Image Source: Baeble Music
I cannot let go of the song. I hear off-beats and syncopation in the metronomic click of the turn signal, and fill the spaces tapping on the steering wheel. An air-conditioner unit thrums on the street and I hear harmonies and counterpoint. The bells of the church ring and the overtones are out of tune and I cringe. I have studied and lived the music my whole life through listening and playing. I am conduit and grateful receiver.

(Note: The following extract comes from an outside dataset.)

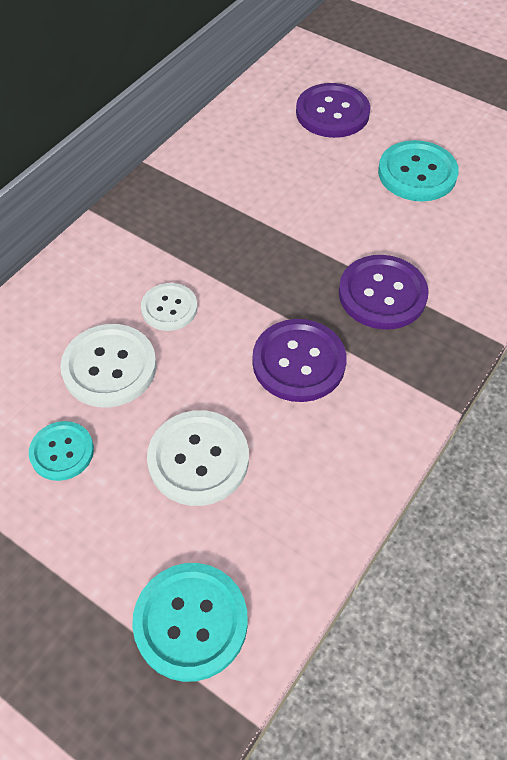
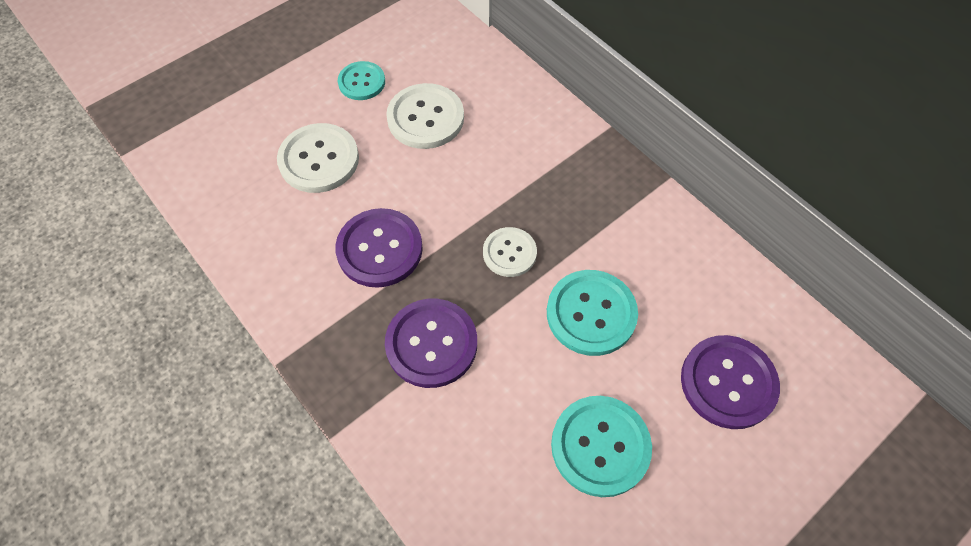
camera: 105 degrees right, 5 degrees up
turquoise button [132,563,248,682] -> turquoise button moved to [547,270,638,356]
white button [141,283,197,331] -> white button moved to [483,227,537,277]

The cloth of my childhood is patchwork record covers. Simon & Garfunkle, Barry Manilow, Joan Baez, Elvis, The Monkees, The Beach Boys, The Crew Cuts, Beethoven, The Carpenters, The Bee Gees, Star Wars, Saturday Night Fever, John Denver and The Muppets, K*Tel disco compilations, AC/DC, Ozzy, Van Halen, all obsessed over and absorbed like nutrients.
Grade school added a layer of metal and punk rock: Iron Maiden, Judas Priest, The Dead Kennedys, The Ramones. My first guitar at age 11, and hours and hours playing records and learning how to play. Passion charging from my soul to my fingertips. Big, rich, melodic sounds on the radio: The Cars, Journey, Madonna.
High school brought CD covers and a return to the underground: Smithereens, The Smiths, The Cure, Hoodoo Gurus, The Replacements. College found me studying jazz: Bird & Diz, Coltrane, Miles, Hawk and Newk. Every day since has found me loving all of the above.
“Logic” dictates that when one grows up and discovers classical, jazz, talk radio or Adult Contemporary, one puts aside the music of youth. I’ve never bought that, and I’ve never practiced it. I have changed tremendously, but the Alvin & The Chipmunks or Gordon Lightfoot or Black Flag record I loved when I was a kid has NOT changed. And it remains as critical and influential as it once was. So why not add Adult Contemporary to my repertoire, rather than abandoning aural pleasure?
I can’t let go of my past, nor do I want to. And I am better for it.
I cannot let go of the song. The records of my youth, the CDs of my developmental years, the MP3s of my adult years all weave a sonic narrative through my life. Every note is still there, informing my every move. Every memory has a soundtrack.
I walk down the hall at work to the beat of a song I heard when I was five. I drive toward sunsets that trigger sunsets and songs from when I was ten. My studies allow me to recognize the 12 notes used by (insert modern star here) as the same 12 notes used by The Beatles and the same 12 notes used by Woodie Guthrie and the same 12 notes used by Louis Armstrong and the same 12 notes used by Bach.
Trace the lineage, count the rings on the stump. It’s all there in my mind and heart. I have studied and lived the music my whole life through listening and playing. I am conduit, receiver and giver of the eternal song.